Maybe, upon second thought, I did not learn well about prudence. Then I think that maybe it’s too late for far too many of us. The age when money was a free good, available in unlimited quantities just for signing a note, may well be over. What the heck will we do when we have to start acting like mature adults? How will we cope with limits? With reality?
Yes, Americans did not just get drunk on debt, but also drove while intoxicated and managed to plow their SUVs into crowds of innocents.

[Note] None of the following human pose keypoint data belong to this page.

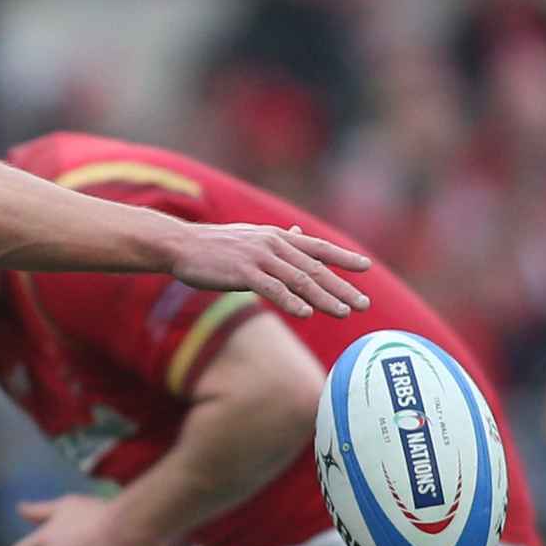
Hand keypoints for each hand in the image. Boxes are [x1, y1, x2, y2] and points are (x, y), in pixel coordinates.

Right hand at [171, 224, 370, 318]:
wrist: (180, 244)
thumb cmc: (214, 245)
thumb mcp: (250, 236)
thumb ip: (277, 238)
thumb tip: (298, 233)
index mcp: (277, 236)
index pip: (318, 247)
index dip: (343, 257)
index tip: (366, 267)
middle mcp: (274, 244)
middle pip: (315, 268)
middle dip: (342, 287)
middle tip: (364, 304)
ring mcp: (259, 257)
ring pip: (300, 280)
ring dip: (324, 298)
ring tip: (344, 312)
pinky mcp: (242, 272)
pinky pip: (272, 289)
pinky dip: (291, 301)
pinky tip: (306, 313)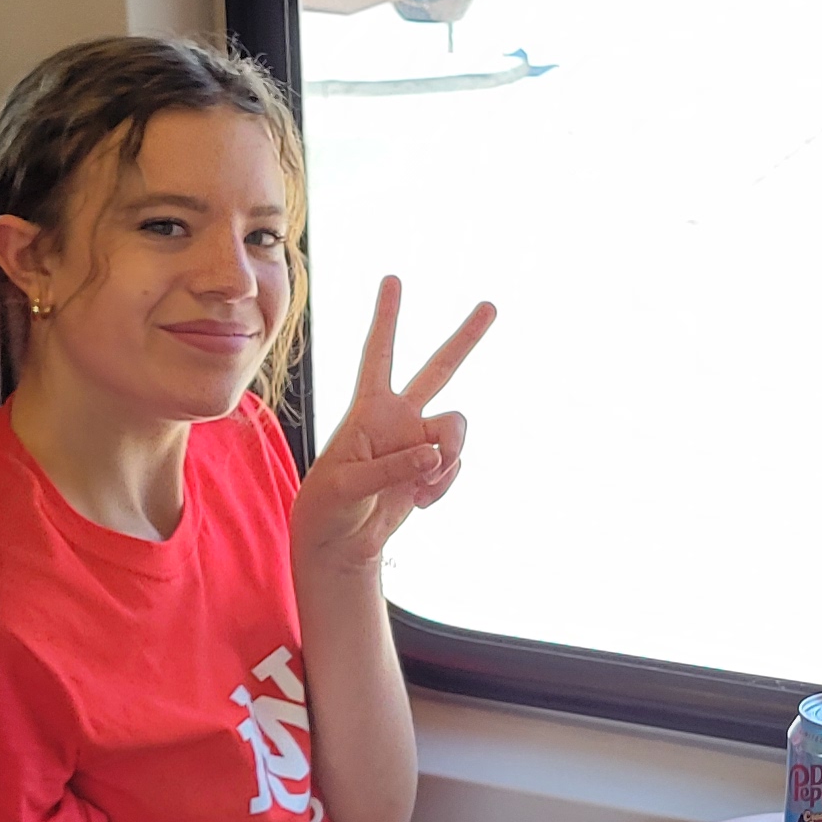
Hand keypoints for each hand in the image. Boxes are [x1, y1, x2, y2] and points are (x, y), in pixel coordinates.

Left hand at [296, 277, 491, 574]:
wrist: (342, 541)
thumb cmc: (331, 505)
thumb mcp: (350, 486)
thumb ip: (395, 467)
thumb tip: (436, 454)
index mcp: (368, 410)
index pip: (377, 354)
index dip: (386, 317)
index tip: (393, 279)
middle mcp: (398, 417)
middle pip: (439, 369)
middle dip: (465, 338)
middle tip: (490, 305)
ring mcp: (419, 442)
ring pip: (456, 430)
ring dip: (450, 456)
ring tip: (422, 487)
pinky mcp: (432, 469)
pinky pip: (454, 466)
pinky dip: (443, 485)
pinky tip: (418, 500)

There are plenty of people who came to ruin who took far more defensible gambles than Miss Big House, Big Debts, No More Alimony. For instance, new graduates who racked up education debts and can’t find the sort of jobs that were on offer when they embarked on that path, businessmen who borrowed to keep their entreprises going (one buddy maxed out on his credit cards at least three times over 15 years to keep his firm afloat. And he sold it before the wheels came off the economy, so that sort of gamble isn’t always imprudent). Risk taking is part of life. Even crossing the street involves risk. Some risks are patently stupid, and some are reasonable, but even in normal times, a certain percentage of reasonable risks do not pan out. Many of the people who are coming to bad ends were reckless, but it is important to recall that some did make good decisions (in the sense that the risks looked reasonable at the time) but still had bad outcomes.
But the collateral damage is big and getting bigger with every day, and engulfing plenty of people who didn’t go to the leverage party. The list is long: cascading job losses, implosion of home values and investment portfolios, cutbacks in state and local services.
Do we learn anything by being shown two cartoon figure who for much of their lives never had to worry about money? (t appears that Stein’s son is likely never to need to worry about money either, although he will probably not be able to dine as well as he’d like). Stein is trying to give us a morality tale of sorts, but his object lesson isso far removed from the most common manifestations of the debt disease that it sheds no light on the issue. And while Stein’s son might have been the sort who would have gotten him in over his head with credit, he perversely will be saved by the crunch now upon us.
Update 3:05 AM: Not surprisingly, Frank Rich offers a much better zeitgeist piece.






I love reading the Ben Stein beat. But I will say that there has not been enough written about the irresponsibly overleveraged, why they should be object lessons, and why it happening on the ground.
I think it is easy to beat up on the bimbos, but their pain is real, and they do represent the volatile core of our crisis.
You wrote in the past that that bankruptcy was very painful and isolating. I don’t want to excuse or tolerate drunk driving into crowds, but I think there is value in understanding it.